La respuesta a la cuestión del sábado aparece en cap.7,22-23, Jesús dice a los judíos: “Si se circunda a un hombre en sábado para no quebrantar la ley de Moisés, ¿os irritáis contra mí porque he curado a un hombre entero en sábado? No juzguéis por apariencias, sino juzgad según un juicio justo”.

Más complicado era responder a la identificación de Jesús con Dios. Algo inasumible -hemos de comprenderlo- por los judíos. No podemos decir que las palabras de Jesús que aparecen en el texto sean argumentos. Juan no mantiene esa ilación lógica entre pregunta y respuesta. Son palabras esenciales para comprender a Jesús, su autoconciencia, que reafirman esa identificación con el Padre. Identificación en las obras, identificación en el juicio, identificación en las palabras. Como resumen, identificación en disponer de la vida. En fin, identificación con la voluntad del Padre, “porque el Padre ama al Hijo”. Un amor que une.

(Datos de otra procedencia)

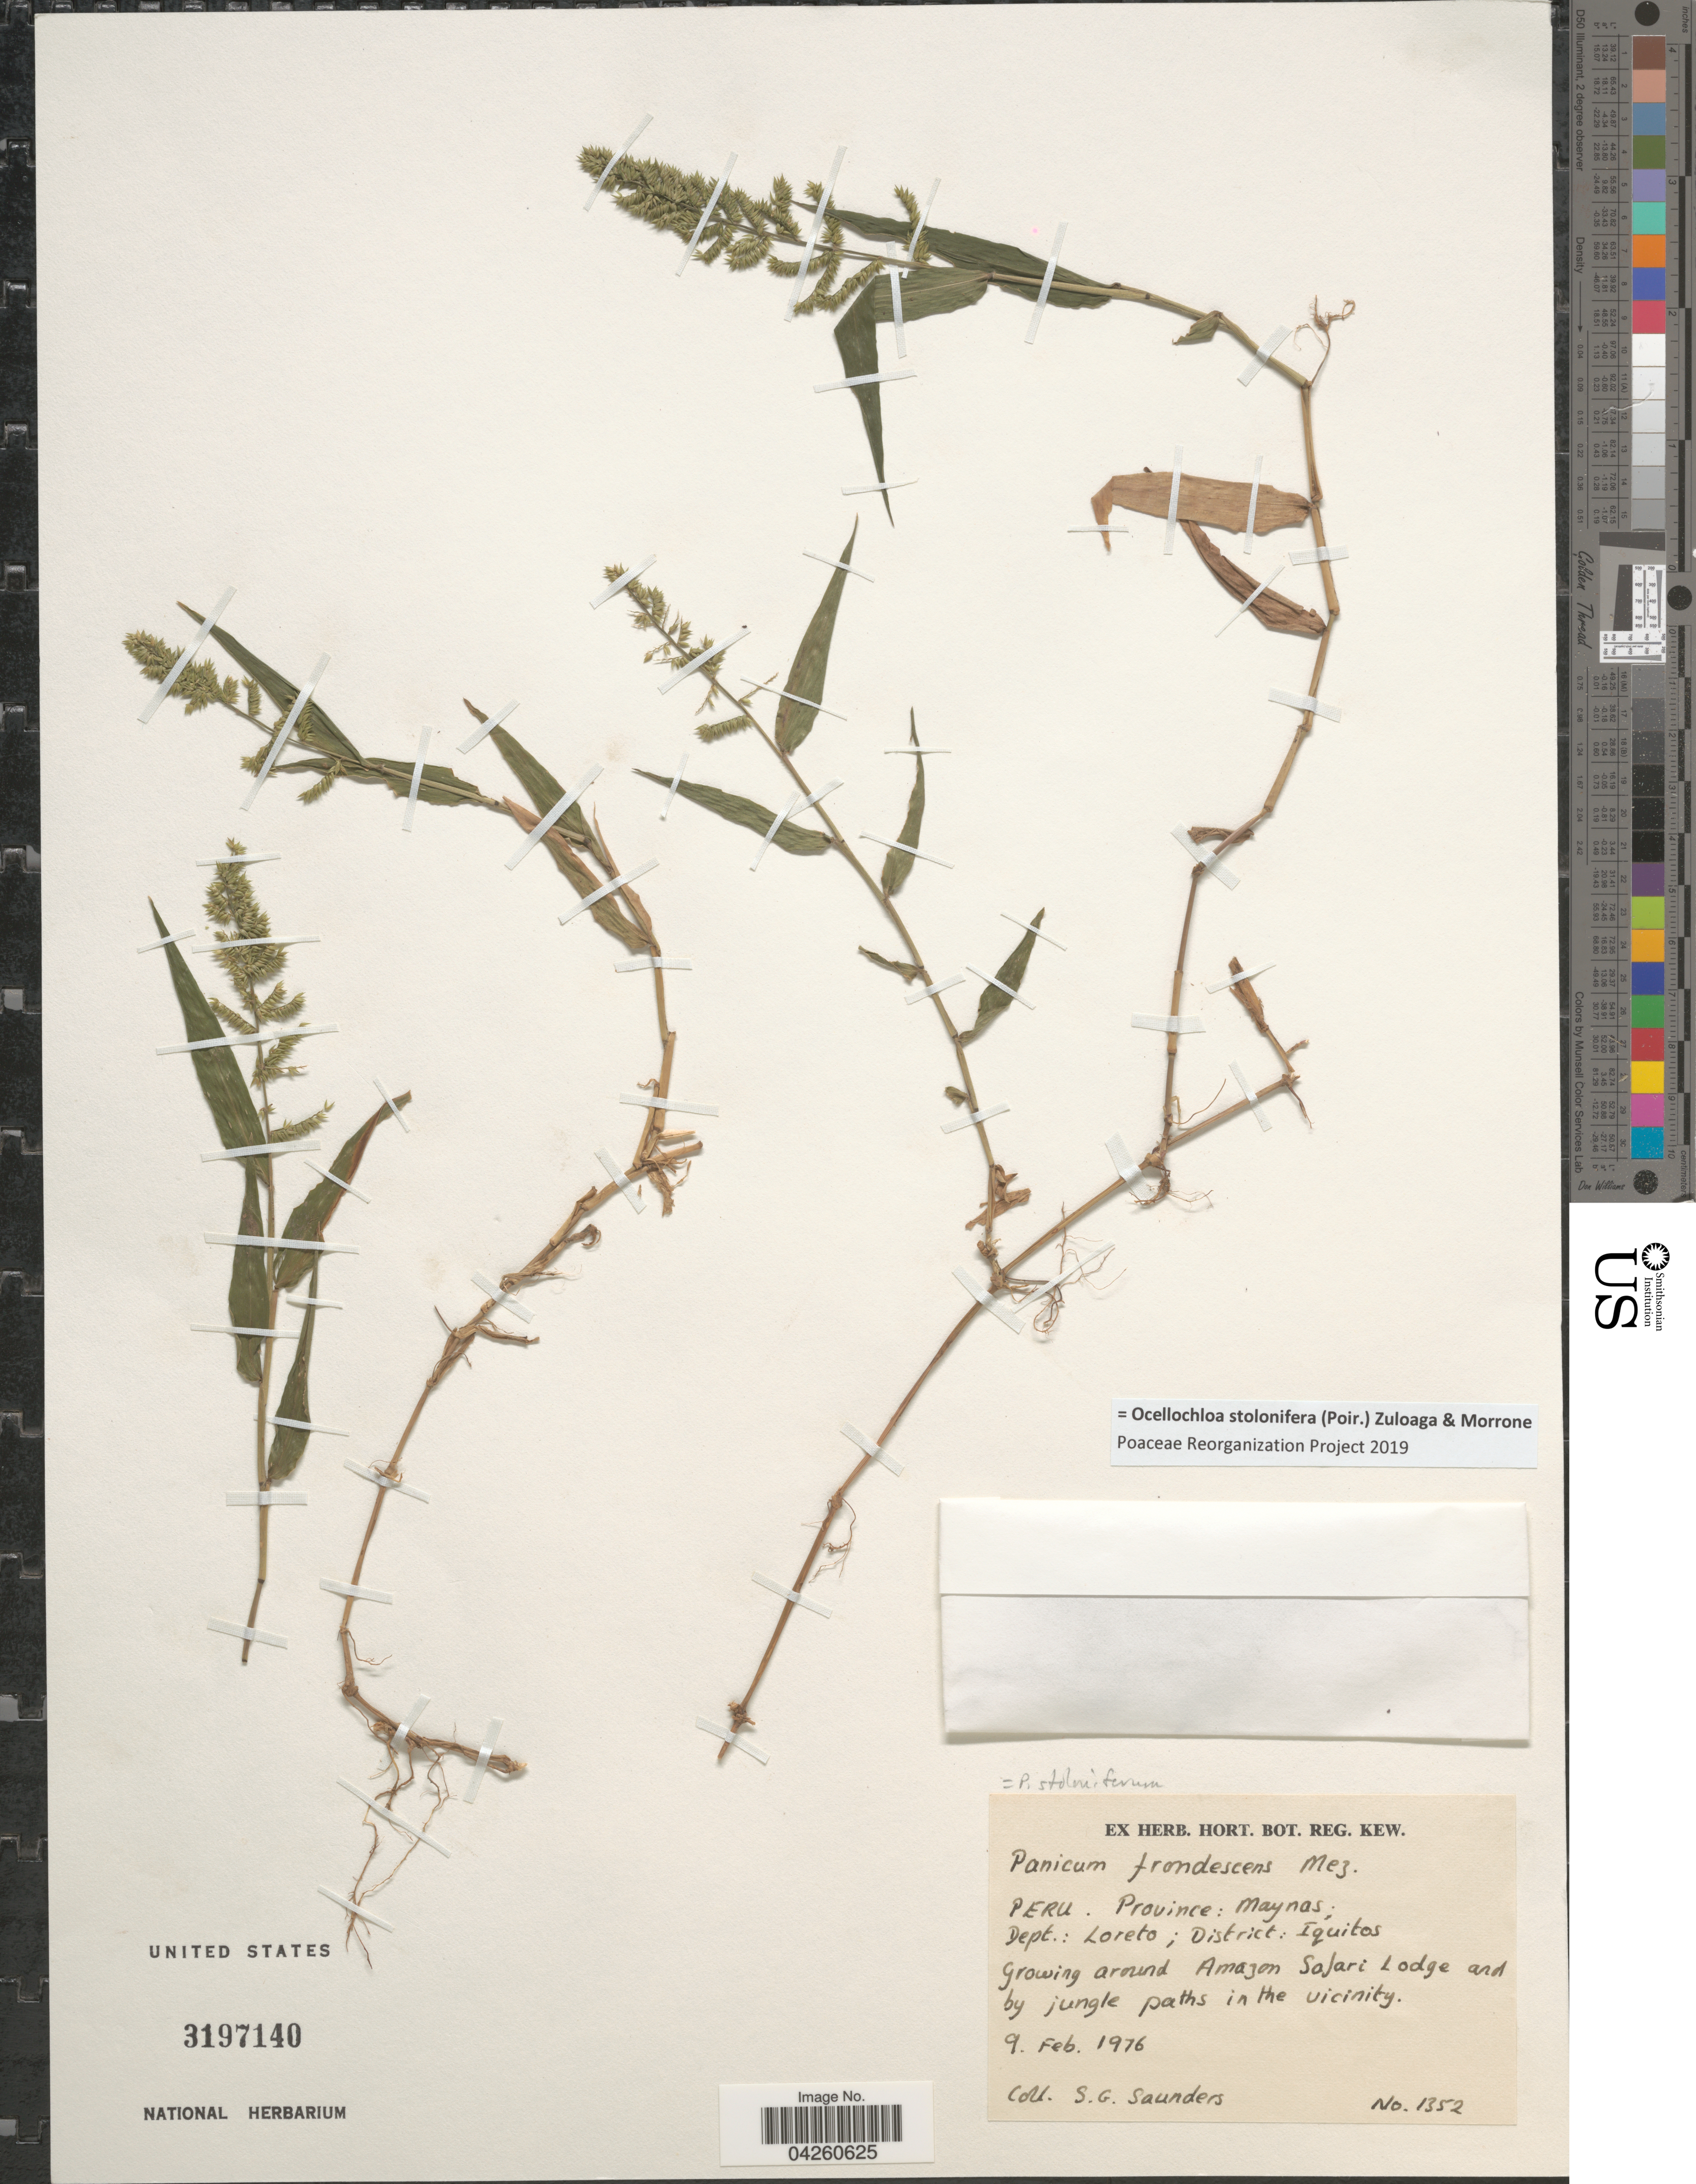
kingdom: Plantae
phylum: Tracheophyta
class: Liliopsida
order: Poales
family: Poaceae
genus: Ocellochloa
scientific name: Ocellochloa stolonifera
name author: (Poir.) Zuloaga & Morrone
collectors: S. G. E. Saunders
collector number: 1352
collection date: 1976-02-09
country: Peru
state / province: Loreto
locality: Province: Maynas; Dept.: Loreto; District: Iquitos.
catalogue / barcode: US 3197140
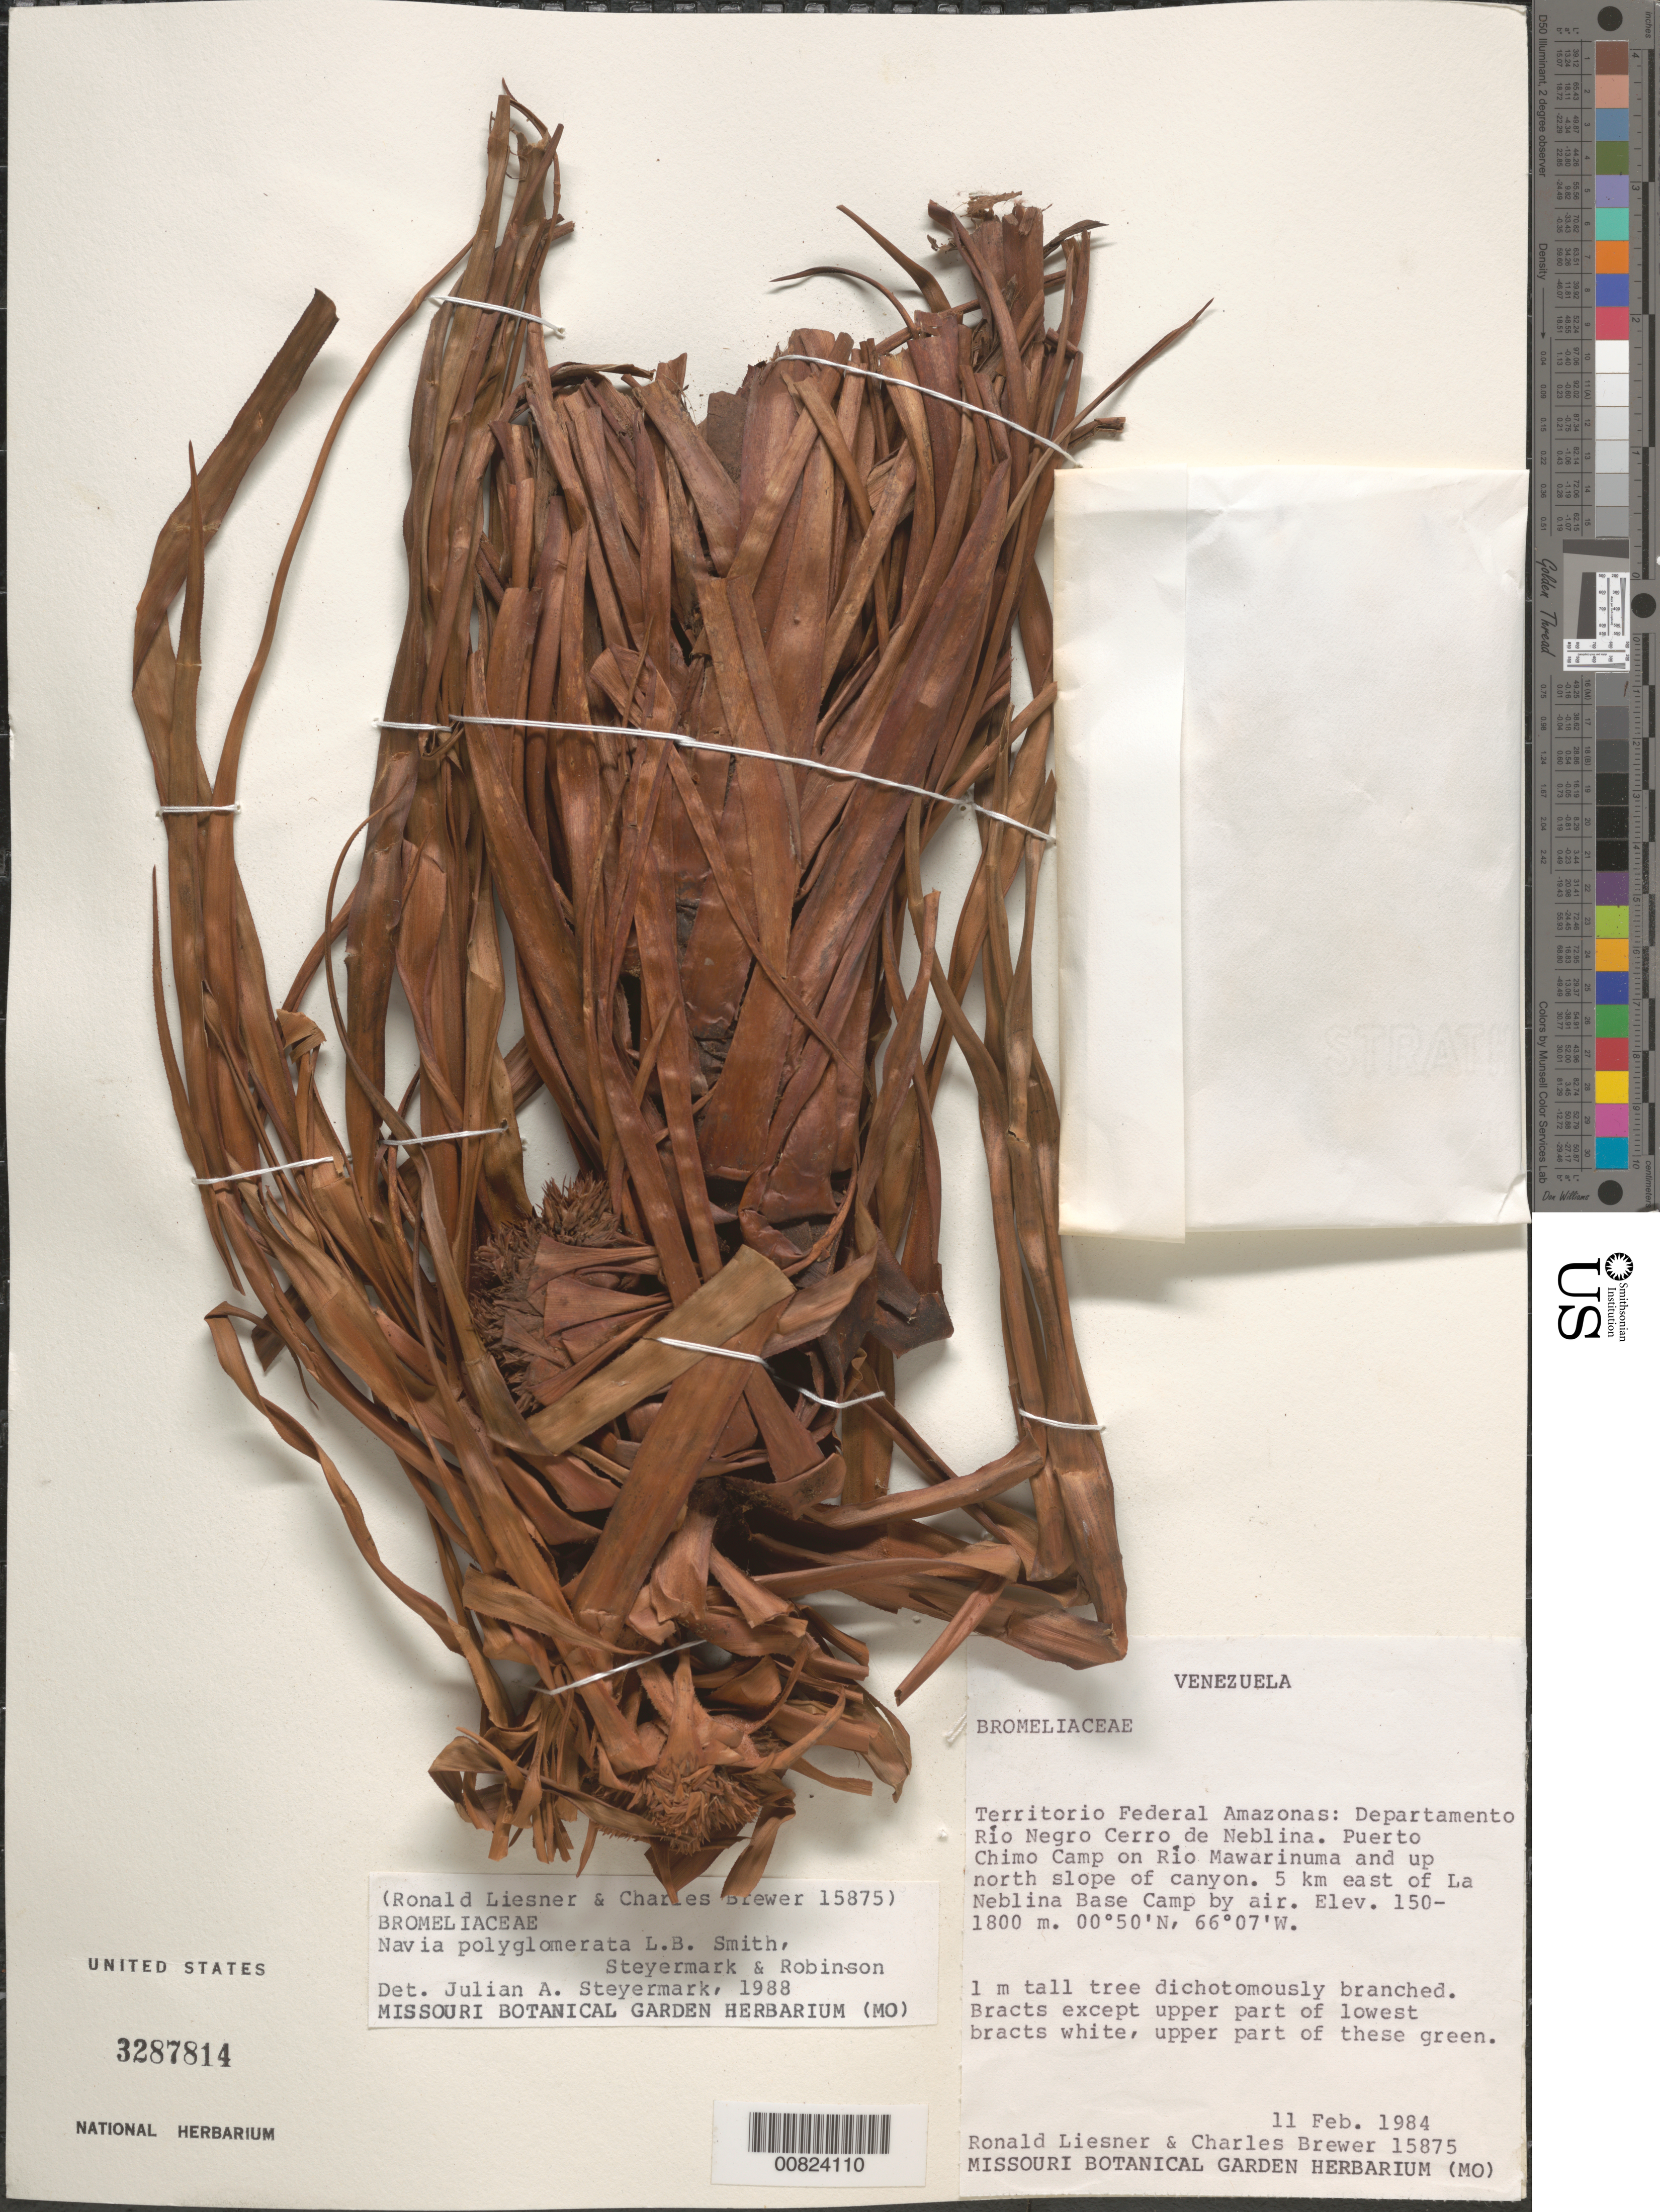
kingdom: Plantae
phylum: Tracheophyta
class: Liliopsida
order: Poales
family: Bromeliaceae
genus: Navia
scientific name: Navia polyglomerata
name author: L.B. Sm.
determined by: Steyermark, Julian A., (VEN)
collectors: R. L. Liesner & C. Brewer-Carias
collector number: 15875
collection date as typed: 11-Feb-84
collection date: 1984-02-11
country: Venezuela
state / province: Amazonas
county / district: Río Negro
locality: Cerro de la Neblina, Puerto Chimo Camp, Río Mawarinuma, 5 km E of La Neblina Base Camp by air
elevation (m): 150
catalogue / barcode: US 3287814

¿Qué pensar ante ese amplio y tan denso texto del evangelio? Podemos quedarnos con el valor de la persona humana, de su vida -ahora en tiempo de amenaza generalizada-, que está por encima del respeto al sábado.  Eso sí, una vida que se pueda llamar “eterna”, porque están lo eterno del ser humano: el amor, la búsqueda de la verdad, la intimidad con Dios. Lo que es más fuerte que la muerte. Tras ella alcanza la plenitud.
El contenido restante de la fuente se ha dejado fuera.